Airspace Link’s technology works with the city’s existing geographic information system (GIS), a mapping system that designates significant landmarks, such as schools, hospitals, jails and the civic center, and which city officials use to manage zoning, traffic counts and speed zones. “Our system pulls in that data, and combines it with the federal rules and regulations. You start to create a ground-based hazard and risk profile that helps to isolate the safest areas to fly through the community,” Healander said.

Through its work with the city, the company also was able to get a better understanding of the airspace requirements around Ontario International Airport. Working with the FAA and the airport, Airspace Link developed a system that opened up almost 20 square miles more airspace for potential drone traffic than had previously been available.

“When they analyzed the air traffic – it goes from east to west — we were able to open up the air space on the north and south sides of the airport for more drone operations for recreational and Part 107 pilots,” Healander said. This could allow delivery companies such as UPS and FedEx to establish operations to the north and south and the airport.

The system also allows city officials to notify drone operators of emergency situations on the ground that could impact flight operations, in the same way the FAA can issue temporary flight restrictions (TRFs) under certain conditions. “If there’s a 911 call, they can create an advisory, just like a TFR,” Healander said.

Supporting Drone Operators

In addition, drone operators can use the data collected through the city’s AirHub system to help them secure FAA waivers allowing for more advanced operations. “Now as a drone operator, if I want to do COVID test kit delivery between hospitals in Ontario, I now have the support of the city,” Healander said. “Having all that data pre-created, I can create a flight plan and it will optimize the flight route and it will give me all the data that’s normally needed by the FAA to build the safety case.”

In the longer term, the establishment of the drone digital infrastructure system in Ontario is expected to have a large impact on the area’s future economic development. Brookfield, the real estate development giant, is using the system’s data to incorporate drone routes and landing sites in its designs for future communities in the region.

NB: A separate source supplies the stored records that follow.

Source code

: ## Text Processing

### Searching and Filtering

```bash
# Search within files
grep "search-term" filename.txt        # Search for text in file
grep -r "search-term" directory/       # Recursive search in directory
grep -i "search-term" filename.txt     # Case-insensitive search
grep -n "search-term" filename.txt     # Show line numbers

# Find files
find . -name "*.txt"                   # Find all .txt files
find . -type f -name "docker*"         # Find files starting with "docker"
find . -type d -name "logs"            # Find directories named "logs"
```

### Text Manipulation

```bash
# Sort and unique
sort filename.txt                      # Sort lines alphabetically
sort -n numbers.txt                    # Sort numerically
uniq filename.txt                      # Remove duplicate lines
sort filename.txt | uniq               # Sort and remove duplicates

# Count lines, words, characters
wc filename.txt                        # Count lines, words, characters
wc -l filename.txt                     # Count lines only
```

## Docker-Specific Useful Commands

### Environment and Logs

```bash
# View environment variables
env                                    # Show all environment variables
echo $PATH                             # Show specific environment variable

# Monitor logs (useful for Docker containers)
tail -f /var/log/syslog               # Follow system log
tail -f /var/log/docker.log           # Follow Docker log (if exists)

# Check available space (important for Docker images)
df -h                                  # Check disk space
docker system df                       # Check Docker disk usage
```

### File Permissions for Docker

Further, Lisa Peterson, Airspace Link’s vice president of business development, said officials in the region are building an autonomous vehicle corridor in the Ontario area “and they’re talking about adding their drone corridor into that project.”

In a short space of time, the start-up technology company has rapidly expanded its footprint across the country. Airspace Link is currently deploying its LAANC system technology in 13 states and is engaged in a two-year project to deploy a statewide system in North Dakota. “We have taken off throughout the U.S,” Healander said. “It’s been an amazing year. We have gone from our first customer nine months ago to over 300 businesses, pilots and state and local governments,”

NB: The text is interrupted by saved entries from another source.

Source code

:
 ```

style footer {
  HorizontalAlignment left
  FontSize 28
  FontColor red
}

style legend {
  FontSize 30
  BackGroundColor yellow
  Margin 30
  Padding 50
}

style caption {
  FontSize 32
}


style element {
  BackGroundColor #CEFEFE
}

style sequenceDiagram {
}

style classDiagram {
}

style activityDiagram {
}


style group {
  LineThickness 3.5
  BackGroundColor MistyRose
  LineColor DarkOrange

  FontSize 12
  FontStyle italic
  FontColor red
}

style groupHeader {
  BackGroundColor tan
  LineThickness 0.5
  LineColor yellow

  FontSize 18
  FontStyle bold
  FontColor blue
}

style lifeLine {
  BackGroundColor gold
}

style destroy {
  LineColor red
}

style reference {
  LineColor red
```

As with every company across the globe, the global COVID-19 pandemic has had a profound impact on Airspace Link, at first causing a major disruption, but later creating new opportunities for growth. “During the first two months, it was tough for everyone,” Healander said. “It did slow down state and local governments a bit. It took them some time to get back online.”

However, the pandemic also highlighted the need to develop new systems for safe and rapid delivery of medical supplies and tests, and provided an incentive for some government entities to accelerate their plans for developing new drone delivery systems, he said. Airspace Link is working with various government agencies on several projects to establish systems to deliver COVID test kits by drone.

Healander said Airspace Link is making it easier for drone pilots to establish businesses or conduct recreational flights, without having to deal directly with multiple levels of state, county and city government agencies. “We’re doing that for them,” he said.